BANGKA SELATAN – Meski pemerintah pusat telah menetapkan larangan pengangkatan tenaga honorer baru mulai 1 Januari 2025 sesuai amanat Undang-Undang ASN Nomor 20 Tahun 2023, namun realita di lapangan menunjukkan hal berbeda, khususnya di Kabupaten Bangka Selatan.
Pantauan Tim Pena mengungkap bahwa sejumlah sekolah dasar negeri di daerah ini masih tetap merekrut tenaga honorer, khususnya untuk mengisi kekosongan staf Tata Usaha (TU) dan staf lainnya. Hal ini dikonfirmasi langsung oleh Sutami, Kepala Bidang Sekolah Dasar sekaligus Manajer BOS Dinas Pendidikan Bangka Selatan.
“Rekrutmen honor sebenarnya bukan untuk tenaga baru, tapi sebatas mengganti guru atau staf yang sudah pensiun. Jadi tidak semua sekolah merekrut honorer baru,” jelas Sutami saat dihubungi. Selasa, 15 Juli 2025.
Menurutnya, dana Bantuan Operasional Sekolah (BOS) yang termasuk dalam anggaran DAK nonfisik dapat digunakan untuk membayar honor tenaga pendukung di sekolah, namun dibatasi maksimal 20 persen dari total dana BOS yang diterima sekolah. Penggunaan dana ini juga mengacu pada juknis resmi dan tetap memperhatikan kemampuan masing-masing sekolah.

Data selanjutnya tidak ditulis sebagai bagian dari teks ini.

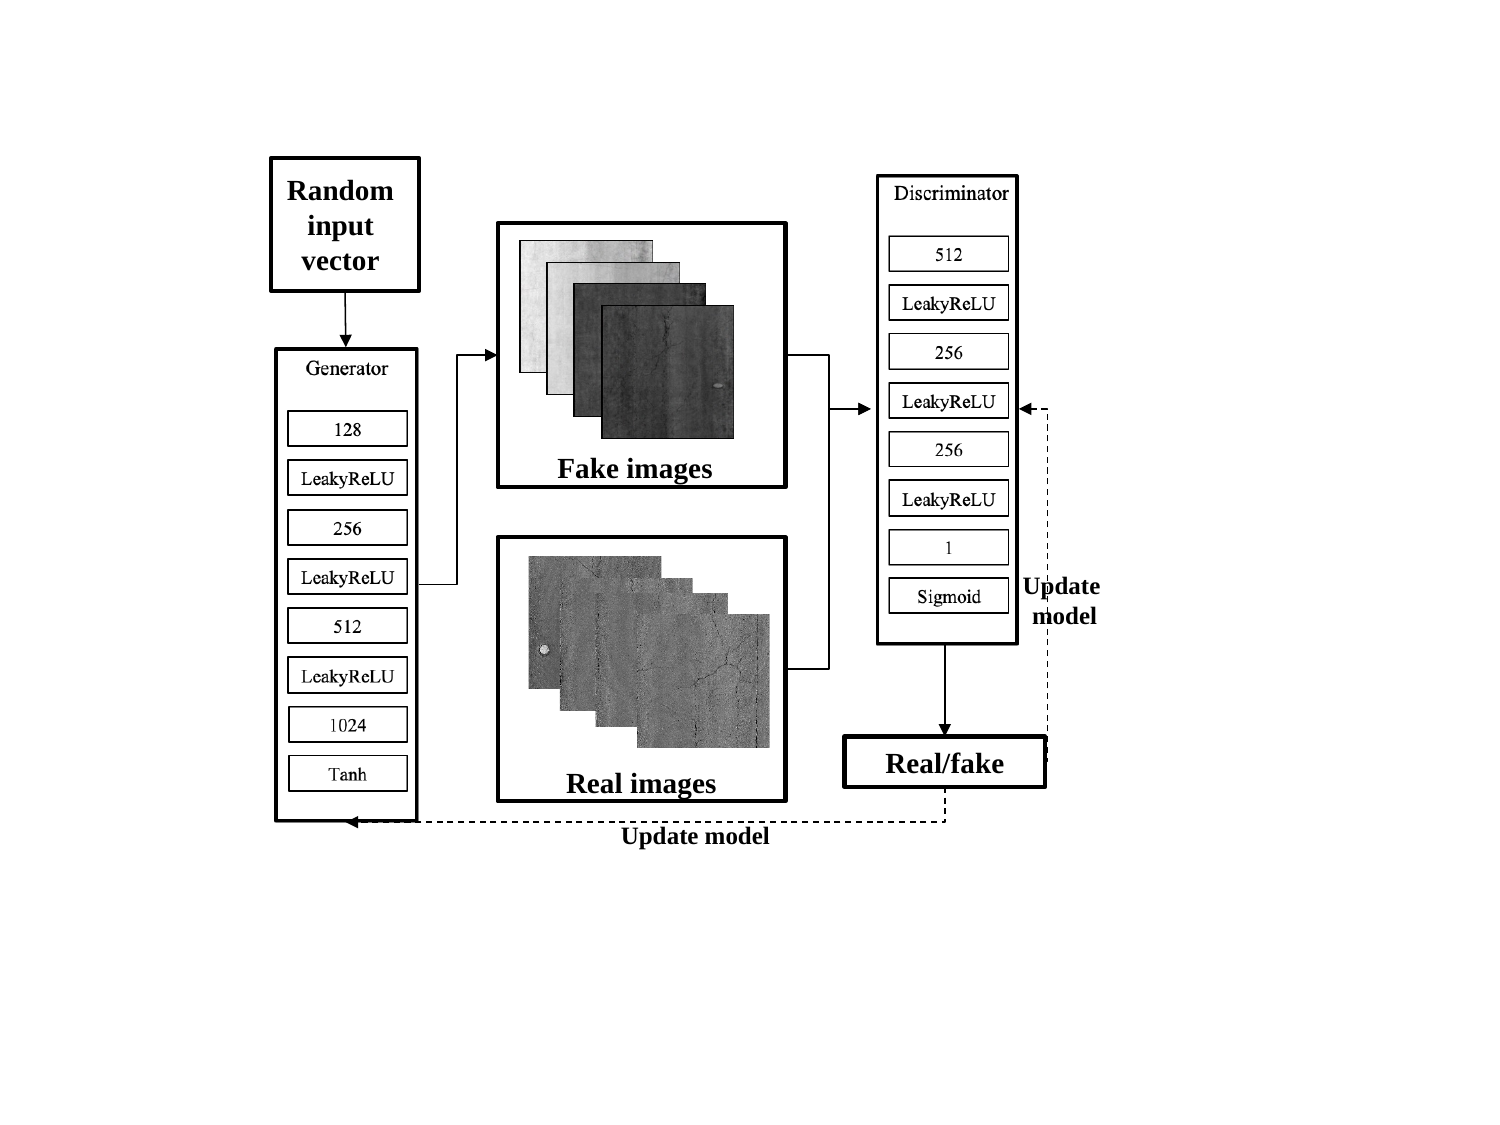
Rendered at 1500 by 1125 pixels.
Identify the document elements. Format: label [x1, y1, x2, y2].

text_box [267, 157, 1135, 858]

Kabupaten Bangka Selatan sendiri memiliki sekitar 23.000 siswa sekolah dasar negeri, dengan dana BOS per siswa mencapai Rp. 910.000 per tahun. Besaran gaji honorer pun bervariasi, bergantung pada kemampuan anggaran sekolah masing-masing.
“Biasanya honor tenaga TU atau perpustakaan berkisar antara Rp. 800.000 hingga Rp.1.500.000 per bulan,” ujar Sutami.
Meski demikian, kondisi ini menimbulkan pertanyaan soal kepatuhan daerah terhadap regulasi nasional. Pemerintah pusat telah menegaskan bahwa mulai tahun 2025 tidak ada lagi pengangkatan honorer baru, sebagai bagian dari reformasi sistem kepegawaian nasional. Namun celah regulasi seperti penggunaan dana BOS dan status BLUD (Badan Layanan Umum Daerah) kerap dimanfaatkan untuk tetap melakukan perekrutan.
Situasi ini menjadi tantangan tersendiri bagi pemerintah daerah dan pusat dalam menyelaraskan kebijakan serta kebutuhan nyata di lapangan. Sebab di satu sisi, sekolah-sekolah kekurangan tenaga pendukung, namun di sisi lain regulasi pusat menegaskan larangan perekrutan baru. Hal ini tentu memerlukan kebijakan transisi yang lebih adaptif dan solutif agar pelayanan pendidikan tidak terganggu.